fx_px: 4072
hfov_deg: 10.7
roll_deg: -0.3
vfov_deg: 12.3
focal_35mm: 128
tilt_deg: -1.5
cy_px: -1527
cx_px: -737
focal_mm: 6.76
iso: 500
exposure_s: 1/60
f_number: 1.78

...

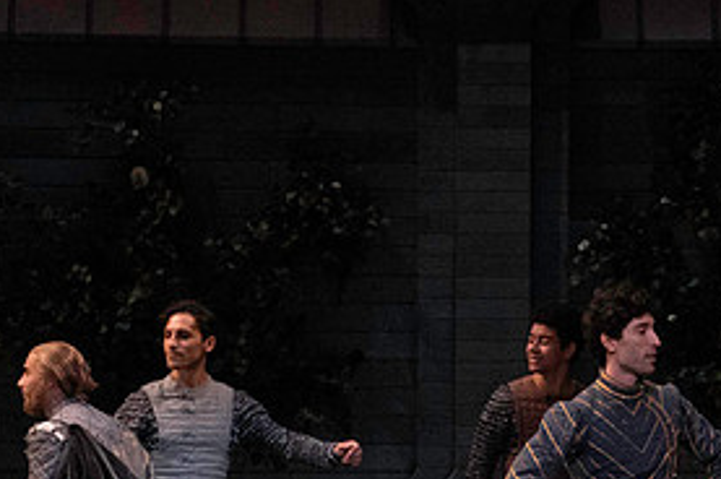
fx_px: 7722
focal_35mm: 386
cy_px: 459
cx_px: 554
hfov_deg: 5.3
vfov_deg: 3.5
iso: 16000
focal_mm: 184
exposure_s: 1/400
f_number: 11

---

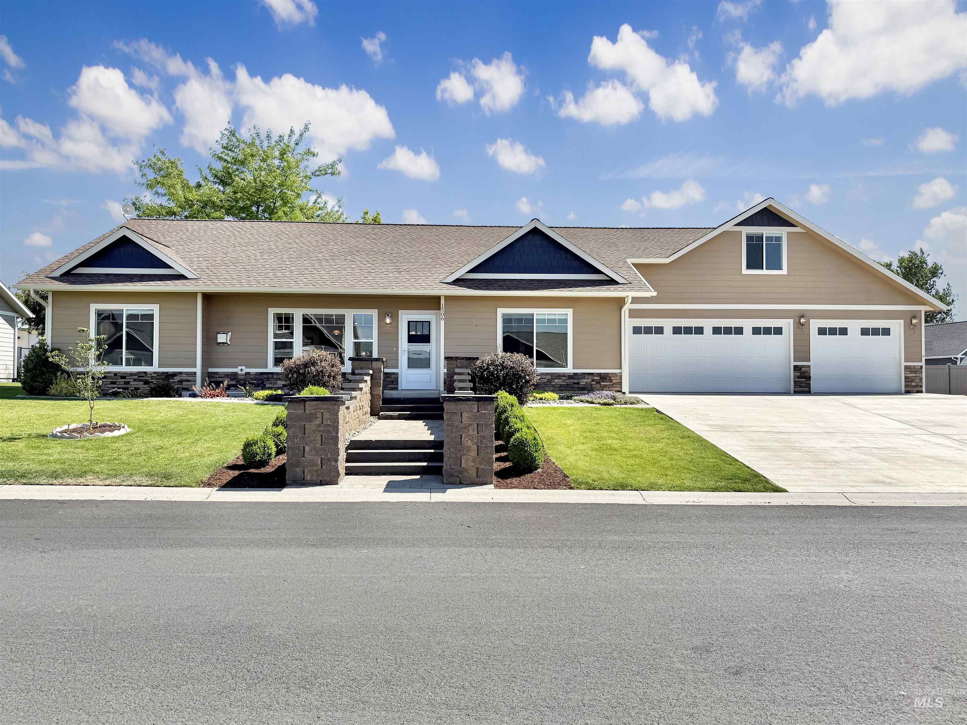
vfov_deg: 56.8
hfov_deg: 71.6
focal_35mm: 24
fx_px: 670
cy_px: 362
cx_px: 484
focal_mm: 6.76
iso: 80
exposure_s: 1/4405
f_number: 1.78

• [About this task] Above this task is a listing. Restate, word for word and with nothing added, the lines from the one with "focal_35mm: 386" through the one with "f_number: 11".

• [Answer for this exercise]
focal_35mm: 386
cy_px: 459
cx_px: 554
hfov_deg: 5.3
vfov_deg: 3.5
iso: 16000
focal_mm: 184
exposure_s: 1/400
f_number: 11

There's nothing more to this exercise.